Et cet esprit de communauté, aucune épicerie ne pourra jamais la recréer. «La majorité des clients reviennent chaque samedi. C'est le côté jovial et familial du Marché qu'ils recherchent, même si la qualité des produits pèse aussi dans la balance», atteste Julie Tessier, membre du conseil d'administration du Marché Champêtre et copropriétaire de la boulangerie du Moulin La Fine Fleur.

Des chiffres encourageants

En lançant cette année les brunchs du matin, le conseil d'administration est d'ailleurs persuadé du succès de la formule. «Les gens pourront vraiment passer la journée ici et profiter du décor», souligne la productrice. Elle est elle aussi convaincue que cet engouement pour la consommation locale est là pour durer.

«L'an passé, notre chiffre d'affaires à la boulangerie a augmenté de 20 % et je sais que c'est la même chose pour d'autres producteurs. En plus l'an passé il y avait les travaux sur la route 243, qui ont duré un mois. Cette année devrait être encore mieux», soutient-elle.

Le Marché Locavore de Racine est lui aussi en pleine expansion. En 2013, il a accueilli 9200 amateurs de produits locaux, soit 20 % de plus que l'année précédente et 50 % de plus qu'en 2011. Et après une augmentation de 30 % du nombre de ses membres, la Coopérative en compte aujourd'hui 400.

De plus en plus abordable

Il faut dire que les producteurs travaillent fort pour faire disparaître l'idée qu'acheter local, c'est payer plus cher.

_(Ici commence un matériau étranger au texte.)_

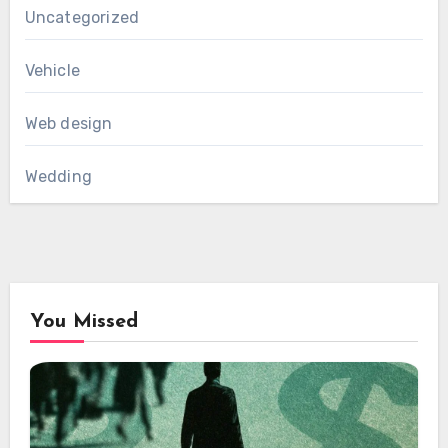
Uncategorized
Vehicle
Web design
Wedding
You Missed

«Les légumes en hiver dans les épiceries sont toujours plus chers que les légumes dans les marchés l'été», illustre simplement M. Samson. Sans compter la qualité du produit, qui justifie selon lui le prix déboursé. «Il y a aussi le contact avec les producteurs, réplique sa conjointe, Raphaëlle Sauvé. On donne des recettes, des astuces de conservation ou comment apprêter les légumes. On dit tout.»

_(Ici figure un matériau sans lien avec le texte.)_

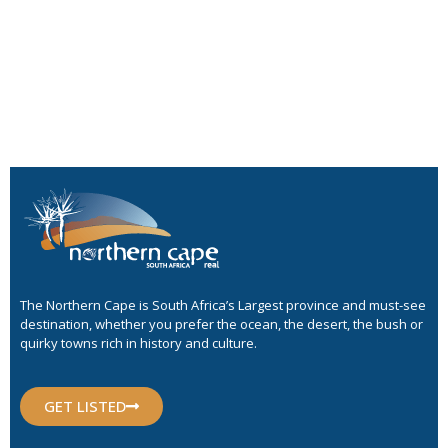
The Northern Cape is South Africa’s Largest province and must-see
destination, whether you prefer the ocean, the desert, the bush or
quirky towns rich in history and culture.
GET LISTED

Reste que dans la tête des consommateurs, le prix des produits est un élément non négligeable de l'équation.

«La différence de prix se résorbe tranquillement, croit M. Michaud. Peut-être parce que les producteurs, en ayant sensiblement augmenté leur production, arrivent à diminuer leurs prix. Ils sont conscients que les gens achètent aussi un prix.» Ce n'est pas comme l'ambiance d'un marché. Ça, ça ne s'achète tout simplement pas.